** What the task requires **
Drop the pictures and restate the rest of the listing word for word.

[Collected data Boundary: Start]

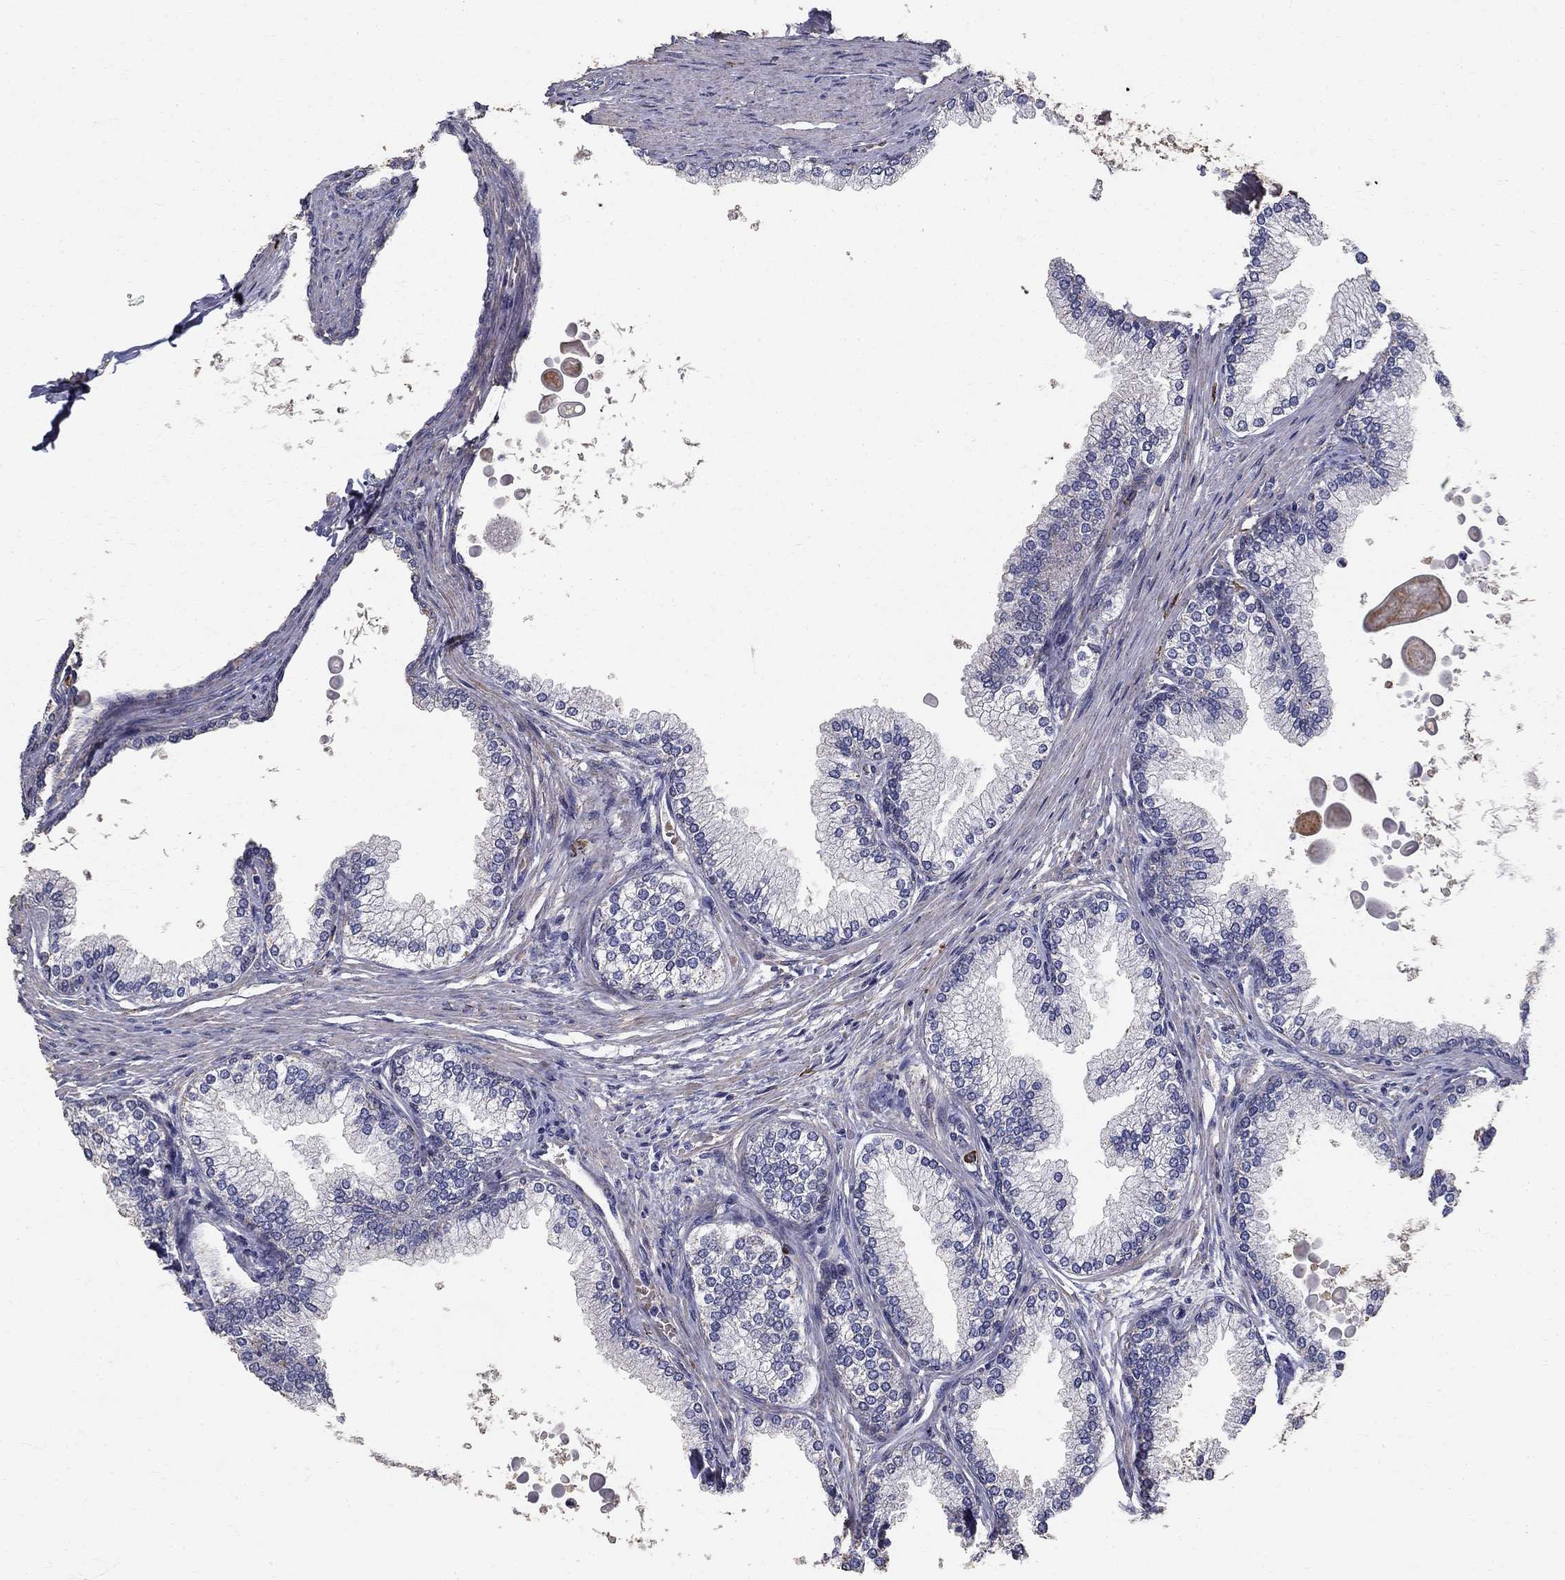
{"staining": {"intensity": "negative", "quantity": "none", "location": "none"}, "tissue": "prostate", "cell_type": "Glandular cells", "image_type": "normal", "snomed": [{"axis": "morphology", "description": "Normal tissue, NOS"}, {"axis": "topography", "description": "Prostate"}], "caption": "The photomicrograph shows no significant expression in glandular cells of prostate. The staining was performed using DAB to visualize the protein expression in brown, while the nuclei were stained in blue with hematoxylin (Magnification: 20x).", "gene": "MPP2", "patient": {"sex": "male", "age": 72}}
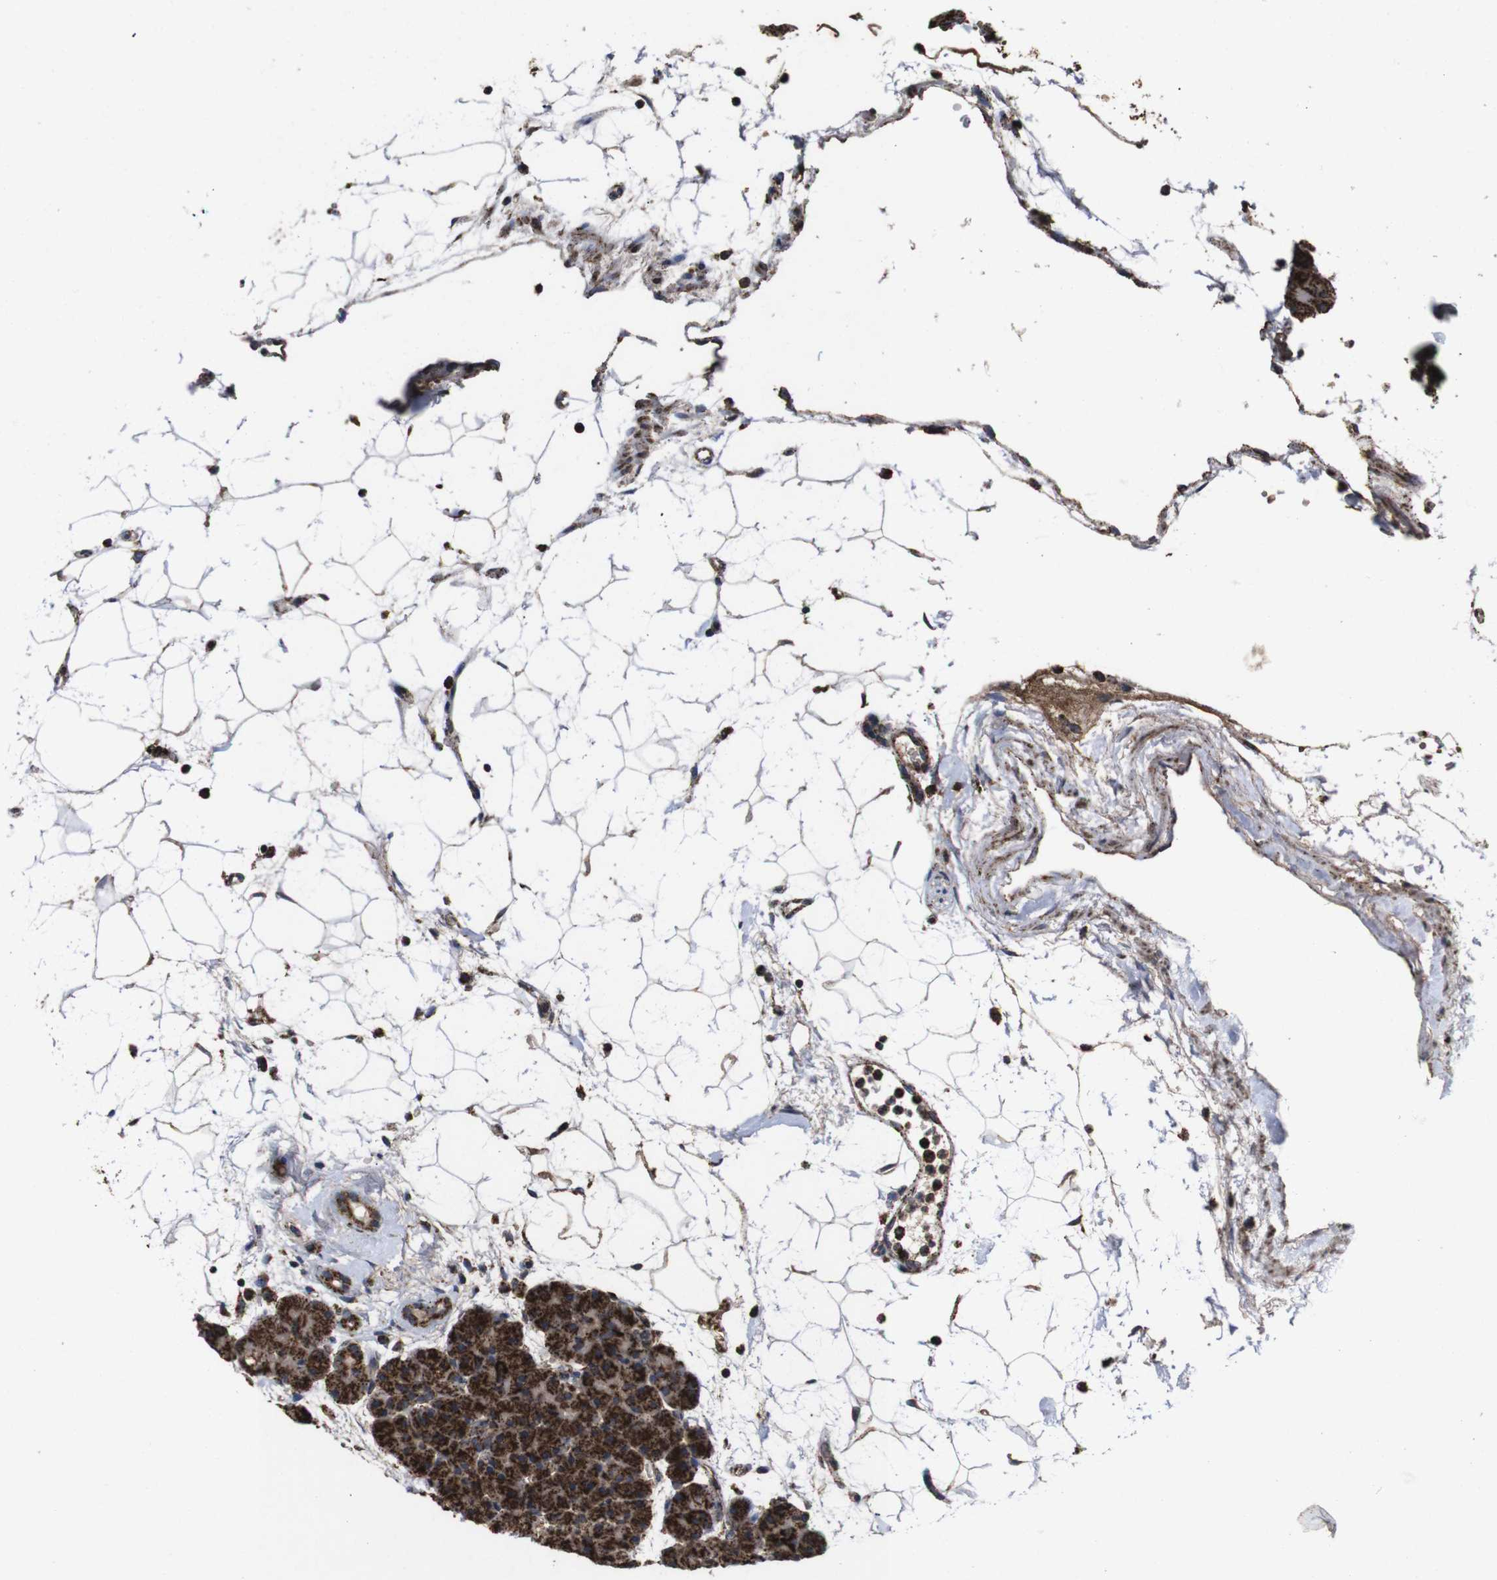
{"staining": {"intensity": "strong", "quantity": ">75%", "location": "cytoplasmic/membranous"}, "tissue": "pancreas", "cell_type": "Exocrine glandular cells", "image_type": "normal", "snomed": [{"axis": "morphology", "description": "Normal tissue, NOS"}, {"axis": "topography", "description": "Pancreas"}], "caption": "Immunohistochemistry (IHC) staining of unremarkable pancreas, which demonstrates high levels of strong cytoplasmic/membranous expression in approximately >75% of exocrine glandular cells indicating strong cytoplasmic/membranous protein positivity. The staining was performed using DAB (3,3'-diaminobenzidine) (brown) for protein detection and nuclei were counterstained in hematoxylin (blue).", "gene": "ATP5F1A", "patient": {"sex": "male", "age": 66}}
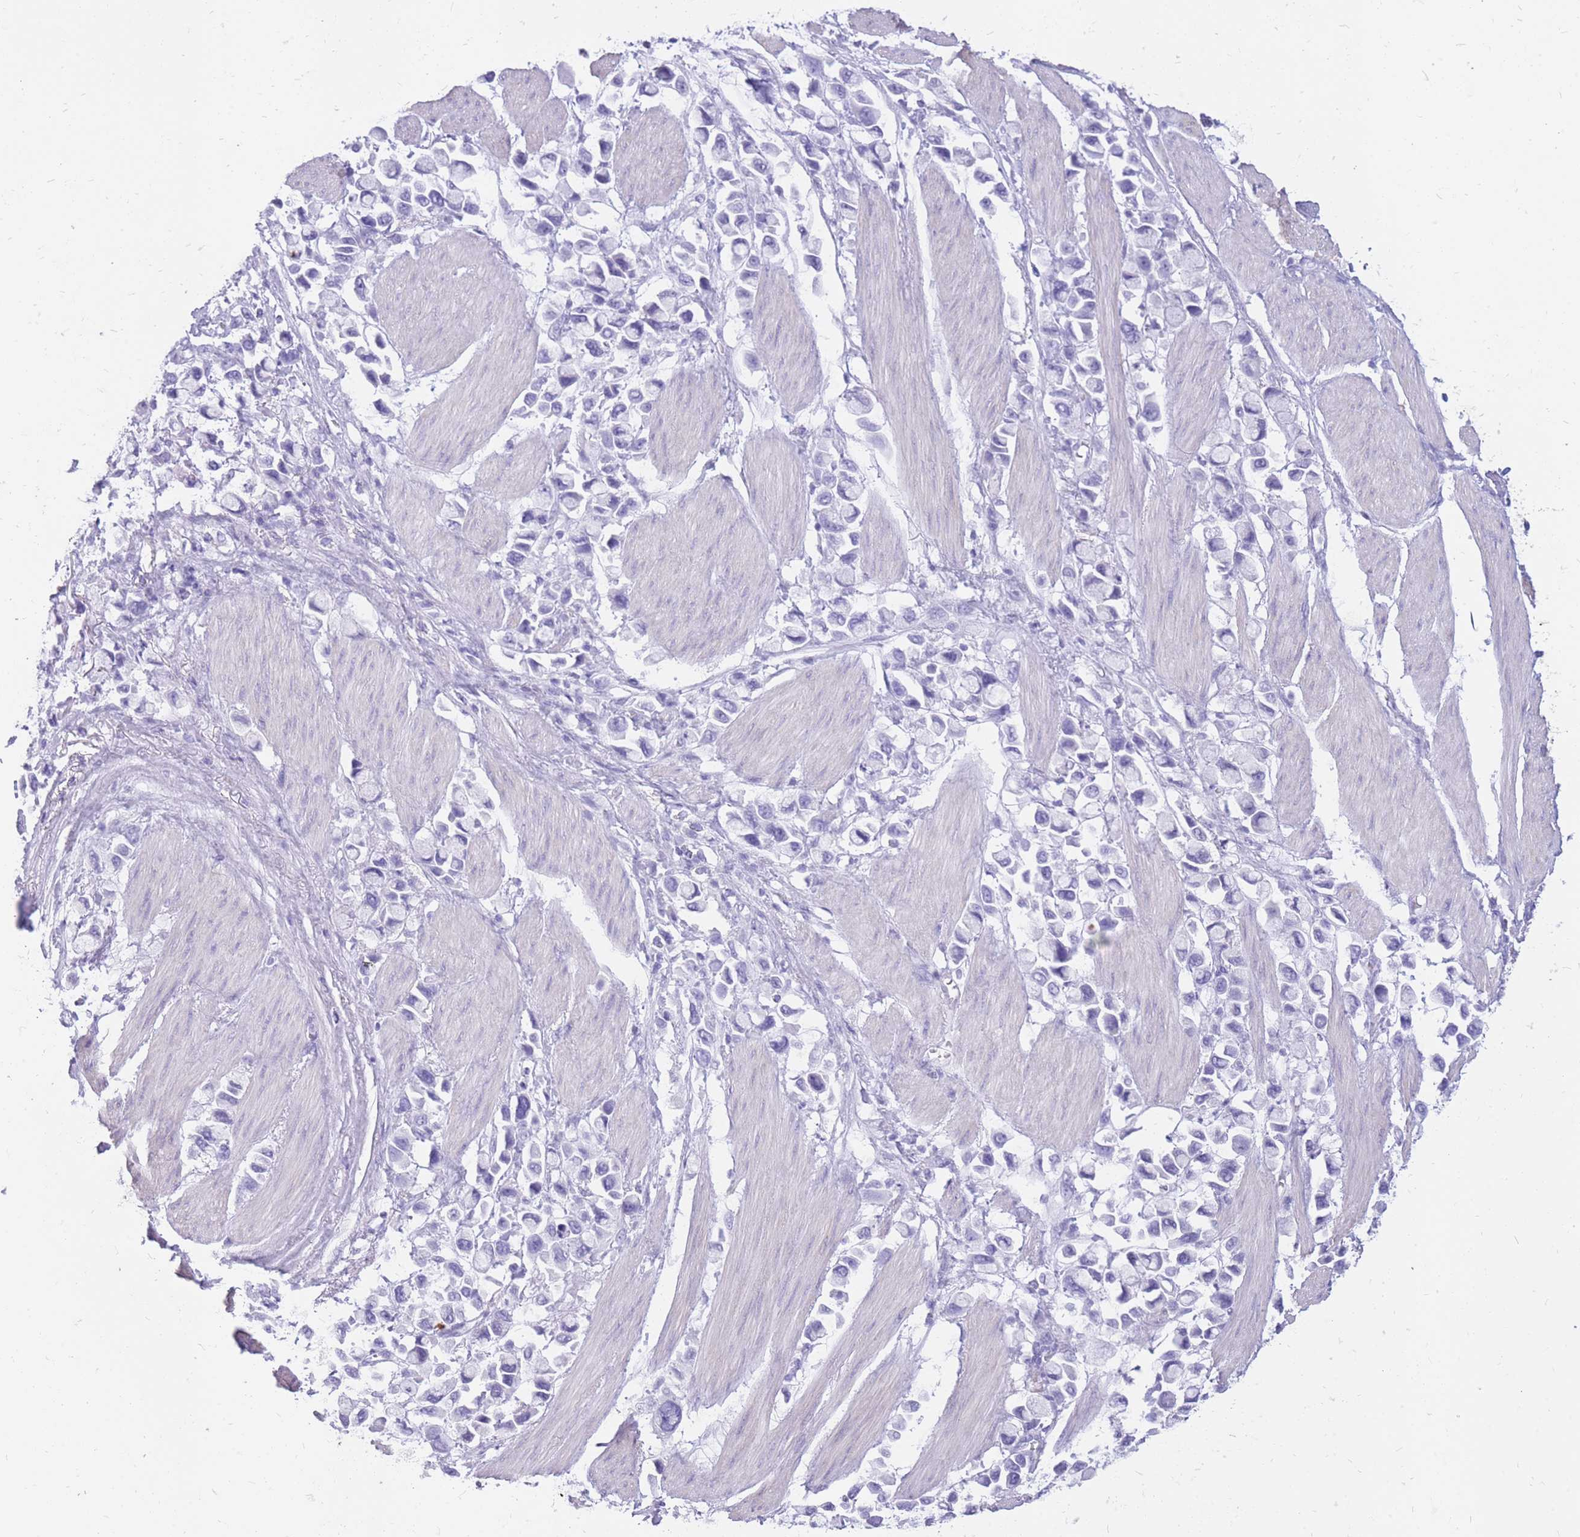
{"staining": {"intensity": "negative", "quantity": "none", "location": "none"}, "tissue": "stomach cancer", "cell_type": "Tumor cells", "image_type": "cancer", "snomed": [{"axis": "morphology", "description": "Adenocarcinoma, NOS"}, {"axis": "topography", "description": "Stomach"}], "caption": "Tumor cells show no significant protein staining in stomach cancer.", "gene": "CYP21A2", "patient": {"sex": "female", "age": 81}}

[Collected data Boundary: End]

** Finished task **
{"staining": {"intensity": "negative", "quantity": "none", "location": "none"}, "tissue": "prostate", "cell_type": "Glandular cells", "image_type": "normal", "snomed": [{"axis": "morphology", "description": "Normal tissue, NOS"}, {"axis": "topography", "description": "Prostate"}], "caption": "The photomicrograph shows no significant expression in glandular cells of prostate. The staining was performed using DAB to visualize the protein expression in brown, while the nuclei were stained in blue with hematoxylin (Magnification: 20x).", "gene": "MPP2", "patient": {"sex": "male", "age": 72}}
{"staining": {"intensity": "strong", "quantity": ">75%", "location": "cytoplasmic/membranous"}, "tissue": "pancreas", "cell_type": "Exocrine glandular cells", "image_type": "normal", "snomed": [{"axis": "morphology", "description": "Normal tissue, NOS"}, {"axis": "topography", "description": "Pancreas"}], "caption": "Immunohistochemistry (IHC) staining of unremarkable pancreas, which demonstrates high levels of strong cytoplasmic/membranous expression in approximately >75% of exocrine glandular cells indicating strong cytoplasmic/membranous protein positivity. The staining was performed using DAB (3,3'-diaminobenzidine) (brown) for protein detection and nuclei were counterstained in hematoxylin (blue).", "gene": "ATP5F1A", "patient": {"sex": "male", "age": 66}}
{"staining": {"intensity": "negative", "quantity": "none", "location": "none"}, "tissue": "stomach cancer", "cell_type": "Tumor cells", "image_type": "cancer", "snomed": [{"axis": "morphology", "description": "Adenocarcinoma, NOS"}, {"axis": "topography", "description": "Stomach"}], "caption": "Tumor cells show no significant protein staining in stomach cancer.", "gene": "CYP21A2", "patient": {"sex": "female", "age": 81}}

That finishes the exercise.